* **Description of the task**
In the copy, keep every line below as it is and leave out the pictures.

Items from a dataset

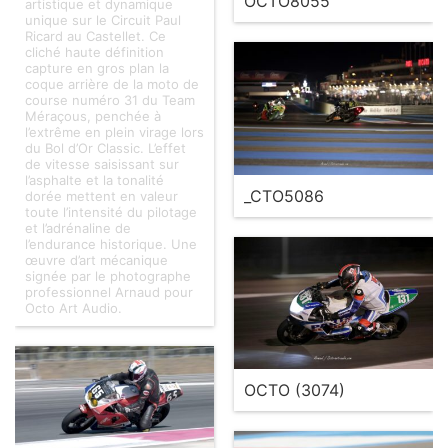
OCTO8055
artistique et dynamique
unique sur le Circuit Paul
Ricard au Castellet. Ce
cliché haute définition
capture en gros plan la
coque arrière de la moto de
course numéro 31 du Team
Méraçous, penchée à
l’extrême en plein virage lors
du Bol d’Or Classic. L’effet
de vitesse saisissant sur
l’asphalte et la tonalité
_CTO5086
dorée mettent en valeur
toute l’intensité du pilotage
et l’adrénaline de
l’endurance historique. Une
œuvre d’art mécanique
signée par le photographe
professionnel Arnaud pour
Octo Art Audio.
OCTO (3074)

* **Answer box**
OCTO8055
artistique et dynamique
unique sur le Circuit Paul
Ricard au Castellet. Ce
cliché haute définition
capture en gros plan la
coque arrière de la moto de
course numéro 31 du Team
Méraçous, penchée à
l’extrême en plein virage lors
du Bol d’Or Classic. L’effet
de vitesse saisissant sur
l’asphalte et la tonalité
_CTO5086
dorée mettent en valeur
toute l’intensité du pilotage
et l’adrénaline de
l’endurance historique. Une
œuvre d’art mécanique
signée par le photographe
professionnel Arnaud pour
Octo Art Audio.
OCTO (3074)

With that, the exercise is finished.